- **The task**: Every line of the material that mentions the word "from" should be copied out.

- **Given information**:
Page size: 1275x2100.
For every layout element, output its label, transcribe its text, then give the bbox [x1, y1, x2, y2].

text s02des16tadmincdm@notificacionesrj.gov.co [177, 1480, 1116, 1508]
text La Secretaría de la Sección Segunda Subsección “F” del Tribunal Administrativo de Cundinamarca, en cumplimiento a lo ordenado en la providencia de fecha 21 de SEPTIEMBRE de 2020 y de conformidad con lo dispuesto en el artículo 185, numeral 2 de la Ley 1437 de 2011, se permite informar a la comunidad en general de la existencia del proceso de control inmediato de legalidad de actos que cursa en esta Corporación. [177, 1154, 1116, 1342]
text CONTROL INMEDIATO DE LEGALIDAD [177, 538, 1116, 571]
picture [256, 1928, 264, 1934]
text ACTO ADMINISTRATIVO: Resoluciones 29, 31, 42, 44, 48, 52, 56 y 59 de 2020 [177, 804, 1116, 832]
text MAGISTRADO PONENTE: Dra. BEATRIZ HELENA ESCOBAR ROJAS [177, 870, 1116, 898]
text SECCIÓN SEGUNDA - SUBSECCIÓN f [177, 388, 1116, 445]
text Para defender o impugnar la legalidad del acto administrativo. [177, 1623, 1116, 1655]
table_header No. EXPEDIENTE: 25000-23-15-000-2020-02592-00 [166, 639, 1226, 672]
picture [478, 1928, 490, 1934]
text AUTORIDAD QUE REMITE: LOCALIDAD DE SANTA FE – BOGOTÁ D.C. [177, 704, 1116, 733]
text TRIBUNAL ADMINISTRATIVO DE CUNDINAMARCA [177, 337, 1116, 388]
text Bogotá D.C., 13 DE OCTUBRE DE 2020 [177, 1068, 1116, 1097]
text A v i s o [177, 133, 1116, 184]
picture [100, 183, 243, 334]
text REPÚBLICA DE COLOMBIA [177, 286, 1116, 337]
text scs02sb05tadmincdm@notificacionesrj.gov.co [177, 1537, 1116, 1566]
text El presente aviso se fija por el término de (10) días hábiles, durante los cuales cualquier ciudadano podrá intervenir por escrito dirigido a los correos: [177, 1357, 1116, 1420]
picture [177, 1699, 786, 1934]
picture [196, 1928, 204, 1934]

* * *

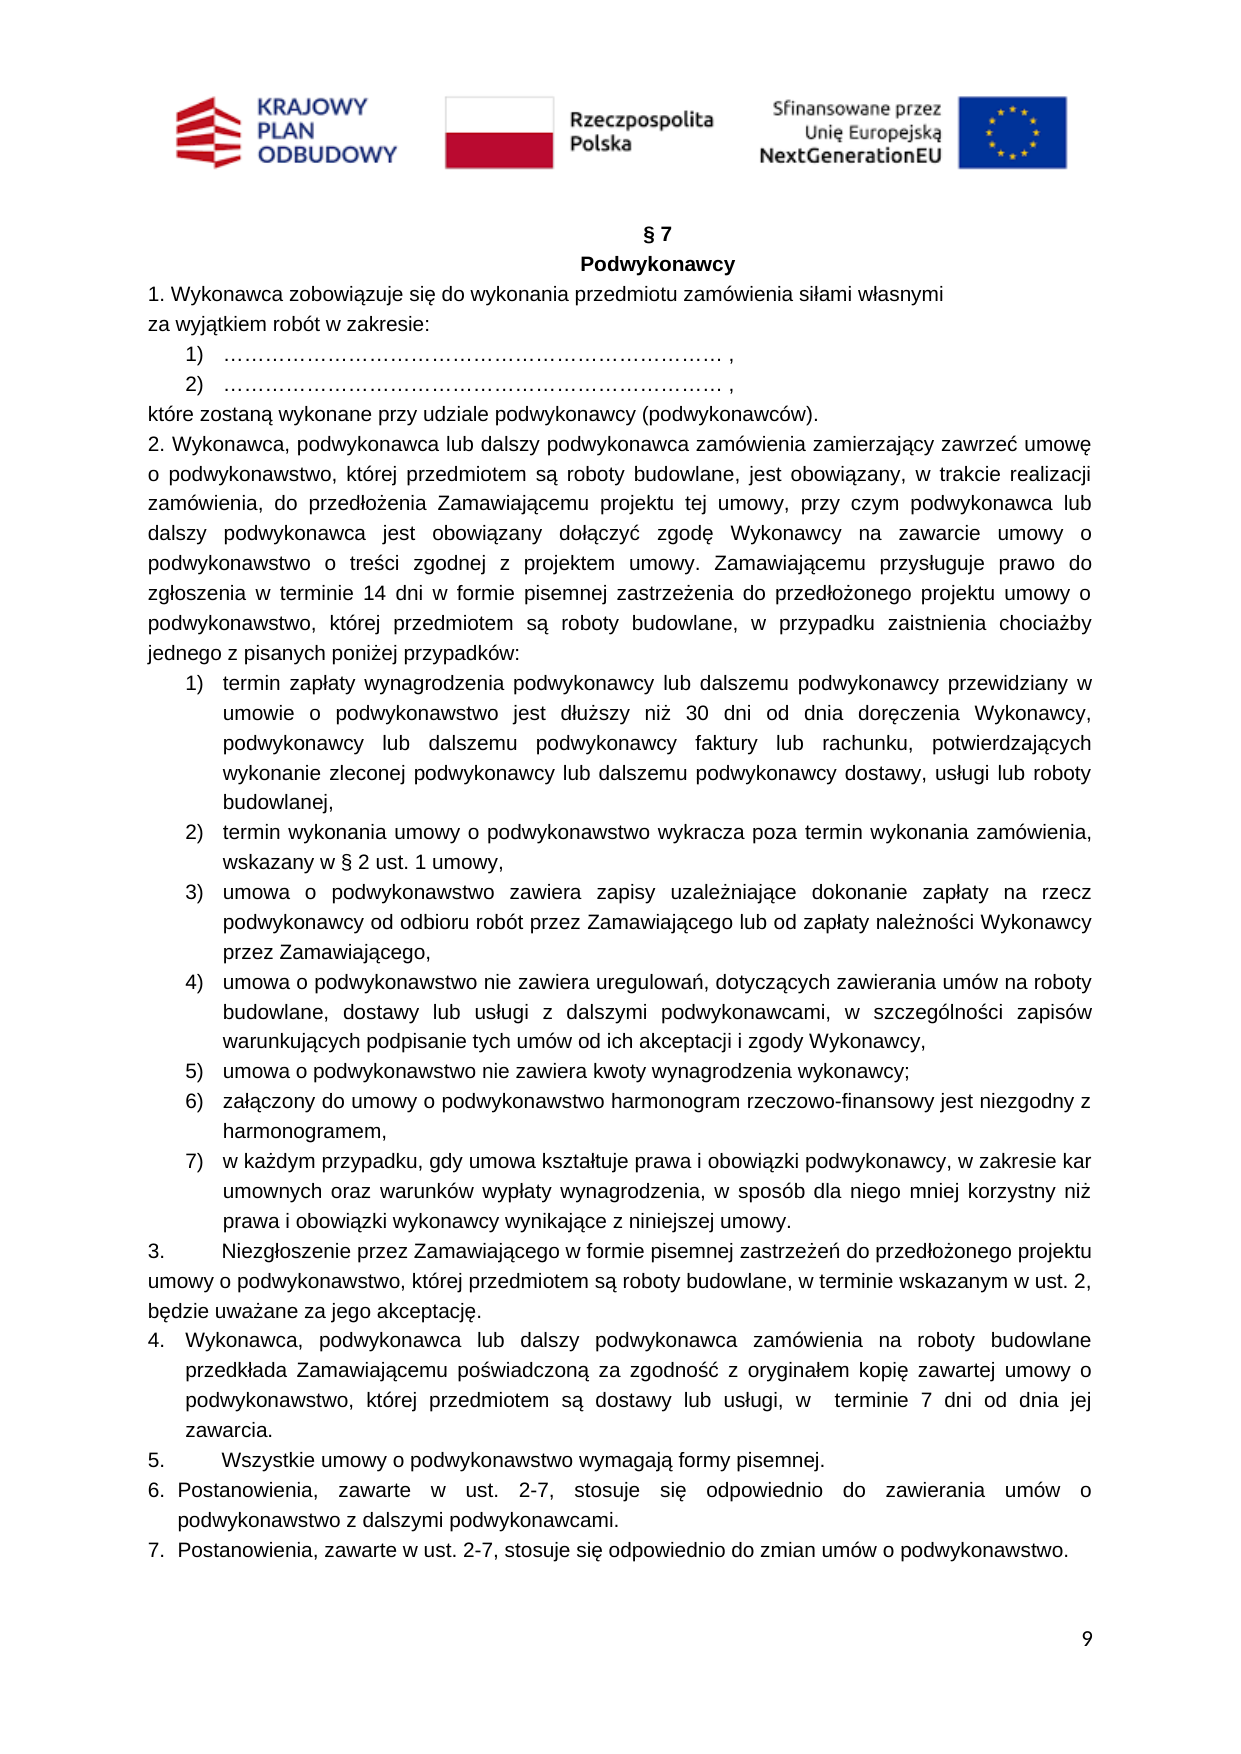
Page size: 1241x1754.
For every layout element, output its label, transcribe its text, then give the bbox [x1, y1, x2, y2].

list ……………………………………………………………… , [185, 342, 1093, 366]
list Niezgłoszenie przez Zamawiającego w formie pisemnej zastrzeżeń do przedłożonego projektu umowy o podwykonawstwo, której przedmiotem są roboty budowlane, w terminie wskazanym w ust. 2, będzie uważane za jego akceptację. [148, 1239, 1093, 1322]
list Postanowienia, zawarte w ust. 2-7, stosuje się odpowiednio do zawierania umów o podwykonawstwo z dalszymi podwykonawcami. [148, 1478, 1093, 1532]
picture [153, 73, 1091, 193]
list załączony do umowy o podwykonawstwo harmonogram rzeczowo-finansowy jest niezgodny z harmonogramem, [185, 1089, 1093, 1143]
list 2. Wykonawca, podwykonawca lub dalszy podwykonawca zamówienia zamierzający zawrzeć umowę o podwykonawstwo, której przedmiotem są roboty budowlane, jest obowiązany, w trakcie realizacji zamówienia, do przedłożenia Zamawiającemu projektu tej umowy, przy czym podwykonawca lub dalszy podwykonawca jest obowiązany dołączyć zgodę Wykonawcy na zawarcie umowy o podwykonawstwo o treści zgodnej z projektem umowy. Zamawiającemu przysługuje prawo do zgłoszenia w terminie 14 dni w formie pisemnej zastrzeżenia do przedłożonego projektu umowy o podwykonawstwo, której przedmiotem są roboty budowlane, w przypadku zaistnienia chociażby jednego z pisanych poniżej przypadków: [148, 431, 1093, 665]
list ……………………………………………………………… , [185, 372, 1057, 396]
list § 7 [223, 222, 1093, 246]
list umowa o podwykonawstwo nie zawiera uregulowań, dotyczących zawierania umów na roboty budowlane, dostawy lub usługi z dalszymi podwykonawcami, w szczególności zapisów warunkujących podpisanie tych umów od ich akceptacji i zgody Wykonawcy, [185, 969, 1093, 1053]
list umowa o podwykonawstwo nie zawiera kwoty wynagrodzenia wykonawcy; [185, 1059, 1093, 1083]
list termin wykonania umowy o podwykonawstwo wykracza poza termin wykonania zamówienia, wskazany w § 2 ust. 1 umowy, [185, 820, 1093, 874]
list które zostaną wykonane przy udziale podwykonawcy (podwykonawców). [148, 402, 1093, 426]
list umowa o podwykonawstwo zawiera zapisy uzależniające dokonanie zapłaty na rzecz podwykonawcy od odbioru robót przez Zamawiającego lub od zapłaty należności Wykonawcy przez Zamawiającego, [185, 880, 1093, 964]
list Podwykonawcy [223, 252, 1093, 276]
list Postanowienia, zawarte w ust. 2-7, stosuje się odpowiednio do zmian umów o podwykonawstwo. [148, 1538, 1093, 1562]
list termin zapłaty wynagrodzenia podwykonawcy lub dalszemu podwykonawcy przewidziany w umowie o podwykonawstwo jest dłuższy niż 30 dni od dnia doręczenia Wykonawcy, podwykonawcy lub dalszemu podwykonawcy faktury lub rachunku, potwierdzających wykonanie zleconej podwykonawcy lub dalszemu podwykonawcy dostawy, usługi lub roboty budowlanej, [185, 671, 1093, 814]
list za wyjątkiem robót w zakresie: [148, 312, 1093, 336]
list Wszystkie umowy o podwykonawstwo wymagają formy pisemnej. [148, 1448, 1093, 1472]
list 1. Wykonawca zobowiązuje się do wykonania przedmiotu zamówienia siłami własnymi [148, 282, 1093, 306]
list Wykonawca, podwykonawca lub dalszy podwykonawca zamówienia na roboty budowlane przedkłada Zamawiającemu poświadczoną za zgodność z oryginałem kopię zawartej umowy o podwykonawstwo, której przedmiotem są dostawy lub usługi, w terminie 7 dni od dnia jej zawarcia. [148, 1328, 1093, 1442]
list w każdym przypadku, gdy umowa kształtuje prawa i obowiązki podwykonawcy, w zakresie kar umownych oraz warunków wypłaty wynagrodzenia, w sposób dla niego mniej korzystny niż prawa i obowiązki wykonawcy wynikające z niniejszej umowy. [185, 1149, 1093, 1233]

==

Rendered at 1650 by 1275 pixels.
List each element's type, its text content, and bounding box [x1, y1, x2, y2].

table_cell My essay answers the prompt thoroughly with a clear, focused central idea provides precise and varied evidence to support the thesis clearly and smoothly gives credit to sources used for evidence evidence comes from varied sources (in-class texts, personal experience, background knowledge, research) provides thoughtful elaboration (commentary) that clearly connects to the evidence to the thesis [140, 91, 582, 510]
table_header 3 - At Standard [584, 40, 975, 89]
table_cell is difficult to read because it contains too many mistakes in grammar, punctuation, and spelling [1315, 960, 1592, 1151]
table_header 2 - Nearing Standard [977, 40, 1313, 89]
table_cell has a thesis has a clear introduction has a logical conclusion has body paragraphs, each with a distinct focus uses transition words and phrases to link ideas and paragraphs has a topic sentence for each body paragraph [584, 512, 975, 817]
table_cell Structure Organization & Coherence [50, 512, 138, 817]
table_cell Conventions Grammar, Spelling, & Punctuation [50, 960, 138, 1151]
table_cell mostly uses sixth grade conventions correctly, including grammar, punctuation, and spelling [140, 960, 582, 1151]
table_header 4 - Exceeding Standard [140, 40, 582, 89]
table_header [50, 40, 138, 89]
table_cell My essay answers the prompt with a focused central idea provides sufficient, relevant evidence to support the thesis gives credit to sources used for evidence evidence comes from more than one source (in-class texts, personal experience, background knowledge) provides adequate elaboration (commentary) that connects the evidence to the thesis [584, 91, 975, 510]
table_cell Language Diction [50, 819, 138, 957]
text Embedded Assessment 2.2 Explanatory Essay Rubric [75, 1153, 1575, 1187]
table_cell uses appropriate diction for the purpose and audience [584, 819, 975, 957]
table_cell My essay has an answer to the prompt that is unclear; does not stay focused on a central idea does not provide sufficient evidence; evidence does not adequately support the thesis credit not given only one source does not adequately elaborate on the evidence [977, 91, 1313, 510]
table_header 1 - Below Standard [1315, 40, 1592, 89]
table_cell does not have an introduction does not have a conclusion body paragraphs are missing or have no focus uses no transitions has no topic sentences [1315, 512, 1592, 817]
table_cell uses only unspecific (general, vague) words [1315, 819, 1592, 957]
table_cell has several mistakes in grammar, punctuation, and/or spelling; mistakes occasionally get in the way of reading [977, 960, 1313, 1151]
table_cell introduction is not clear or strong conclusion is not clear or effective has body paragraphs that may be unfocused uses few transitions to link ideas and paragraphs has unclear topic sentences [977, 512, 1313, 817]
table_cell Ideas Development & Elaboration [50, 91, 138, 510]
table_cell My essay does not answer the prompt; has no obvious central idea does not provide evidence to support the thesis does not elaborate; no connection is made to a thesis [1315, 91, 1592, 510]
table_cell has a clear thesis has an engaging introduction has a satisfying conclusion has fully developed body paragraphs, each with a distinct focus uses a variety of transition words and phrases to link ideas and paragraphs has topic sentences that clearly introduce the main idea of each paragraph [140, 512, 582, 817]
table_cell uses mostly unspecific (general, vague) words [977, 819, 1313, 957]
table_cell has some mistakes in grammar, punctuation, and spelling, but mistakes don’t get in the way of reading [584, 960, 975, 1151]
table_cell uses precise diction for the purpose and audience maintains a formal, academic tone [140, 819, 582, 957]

- **Response area**:
table_cell My essay answers the prompt thoroughly with a clear, focused central idea provides precise and varied evidence to support the thesis clearly and smoothly gives credit to sources used for evidence evidence comes from varied sources (in-class texts, personal experience, background knowledge, research) provides thoughtful elaboration (commentary) that clearly connects to the evidence to the thesis [140, 91, 582, 510]
table_cell My essay answers the prompt with a focused central idea provides sufficient, relevant evidence to support the thesis gives credit to sources used for evidence evidence comes from more than one source (in-class texts, personal experience, background knowledge) provides adequate elaboration (commentary) that connects the evidence to the thesis [584, 91, 975, 510]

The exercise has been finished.